Si le nombre de points d’accès à la portée d’acteurs malveillants semble être en voie de se décupler, il est alarmant de constater que plusieurs pays n’ont que tout récemment réalisé l’ampleur de la menace. Au Canada, un des leaders mondiaux dans le domaine des véhicules intelligents, les développeurs viennent à peine de réagir. Ce n’est qu’en mai 2020 que le centre SHIELD de l’Université de Windsor, fruit du travail conjoint entre l’Association de manufacturiers de pièces automobiles du Canada et la firme de cybersécurité CloudGRC, a été créé. Or, les premiers tests de véhicules automatisés canadiens ont débuté en 2017, et on parle déjà de 2021 comme l’année où ces véhicules feront leur entrée sur le marché.

Les États-Unis ont également du retard. Joe Biden propose une enveloppe budgétaire colossale dans son plan de modernisation des infrastructures, mais la protection de celles-ci contre des attaques cybernétiques ne semble pas être une priorité majeure pour l’instant. Le dernier rapport du National Institute of Standard and Technology (NIST) relié au Département du commerce a été publié en 2015, une éternité en termes de développement des technologies cyber. Rappelons qu’en février dernier, des pirates ont eu accès au système d’une station de traitement des eaux en Floride pour en modifier les propriétés chimiques, le tout en utilisant une application qui permet l’accès à distance à un poste de travail. La situation est loin d’être rassurante. Or, si le plan propose de faire passer le budget du NIST de 1 à 14 milliards, cette nouvelle répartition des crédits, bien que considérable, fait pâle figure à côté des trilliards de dollars investis dans la relance considérant que la dépendance à l’Internet des objets dans la gestion de ces infrastructures critiques s’accroît de manière exponentielle.

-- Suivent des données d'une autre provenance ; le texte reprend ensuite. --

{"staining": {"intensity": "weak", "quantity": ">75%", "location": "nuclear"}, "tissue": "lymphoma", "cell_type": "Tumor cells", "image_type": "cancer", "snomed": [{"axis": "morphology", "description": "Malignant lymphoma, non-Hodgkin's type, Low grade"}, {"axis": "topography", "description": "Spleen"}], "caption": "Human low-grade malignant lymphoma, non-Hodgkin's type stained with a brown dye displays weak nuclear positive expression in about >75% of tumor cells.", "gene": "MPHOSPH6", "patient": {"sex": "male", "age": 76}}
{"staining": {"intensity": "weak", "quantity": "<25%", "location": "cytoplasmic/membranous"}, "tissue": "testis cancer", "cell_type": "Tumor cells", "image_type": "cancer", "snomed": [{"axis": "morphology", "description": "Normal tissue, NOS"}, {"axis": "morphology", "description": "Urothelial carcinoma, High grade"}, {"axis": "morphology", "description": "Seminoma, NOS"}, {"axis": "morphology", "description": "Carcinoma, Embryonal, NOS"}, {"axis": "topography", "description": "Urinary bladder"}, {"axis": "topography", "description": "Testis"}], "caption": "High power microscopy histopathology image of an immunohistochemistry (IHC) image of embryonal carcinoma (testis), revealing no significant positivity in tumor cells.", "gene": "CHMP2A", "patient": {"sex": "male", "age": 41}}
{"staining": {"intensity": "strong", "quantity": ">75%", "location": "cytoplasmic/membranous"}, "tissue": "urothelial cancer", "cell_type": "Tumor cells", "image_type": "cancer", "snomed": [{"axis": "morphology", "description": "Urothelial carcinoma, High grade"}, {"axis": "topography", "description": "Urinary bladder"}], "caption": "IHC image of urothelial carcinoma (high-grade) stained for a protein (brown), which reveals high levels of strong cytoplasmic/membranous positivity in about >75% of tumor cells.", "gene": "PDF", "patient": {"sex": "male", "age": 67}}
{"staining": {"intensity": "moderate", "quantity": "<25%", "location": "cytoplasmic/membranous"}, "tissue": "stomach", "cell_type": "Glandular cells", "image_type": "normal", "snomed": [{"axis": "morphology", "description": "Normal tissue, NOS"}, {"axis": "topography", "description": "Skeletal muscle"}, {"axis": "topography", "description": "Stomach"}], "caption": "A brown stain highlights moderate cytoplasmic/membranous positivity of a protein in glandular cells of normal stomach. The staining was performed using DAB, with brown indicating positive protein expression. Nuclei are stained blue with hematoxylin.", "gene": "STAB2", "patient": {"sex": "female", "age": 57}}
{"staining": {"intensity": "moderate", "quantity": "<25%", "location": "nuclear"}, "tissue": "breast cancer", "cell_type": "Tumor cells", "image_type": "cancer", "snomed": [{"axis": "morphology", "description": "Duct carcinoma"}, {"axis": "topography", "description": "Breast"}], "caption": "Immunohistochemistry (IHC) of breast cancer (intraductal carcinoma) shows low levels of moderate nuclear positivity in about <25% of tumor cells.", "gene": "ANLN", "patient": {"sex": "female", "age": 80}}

À date, seuls la Californie et l’Oregon se sont dotés de lois sur la vente d’appareils connectés à l’IoT. Ces mesures bloquent le marché aux manufacturiers qui ne satisfont pas un minimum de standards de sécurité, notamment l’inclusion d’un antivirus dans leurs produits. Le Royaume-Uni planche sur une loi similaire depuis quelques années. Outre la barrière aux manufacturiers qui ne respectent pas des critères sécuritaires, on envisage aussi de forcer ceux-ci à établir des centres de services pour les clients éprouvant des problèmes de cybersécurité. On parle aussi de l’obligation pour les fabricants de divulguer la période pendant laquelle l’appareil sera couvert par les mises à jour de fonctionnalités comme l’antivirus ou le firewall.

Lorsqu’on parle de véhicules électriques ou de technologies médicales, les conséquences potentielles de failles de sécurité pourraient coûter des vies humaines. Or, ces technologies pourraient aussi en sauver, mais la peur d’utiliser des produits qui ne comportent pas les fonctionnalités les plus élémentaires de cybersécurité repousse beaucoup d’acquéreurs. Alors que l’Internet des objets est appelé à occuper une place de plus en plus importante dans nos vies, les gouvernements et les manufacturiers doivent adopter des mesures pour s’assurer que les produits sont sécuritaires et ne multiplient pas les points d’entrée pour des acteurs malveillants.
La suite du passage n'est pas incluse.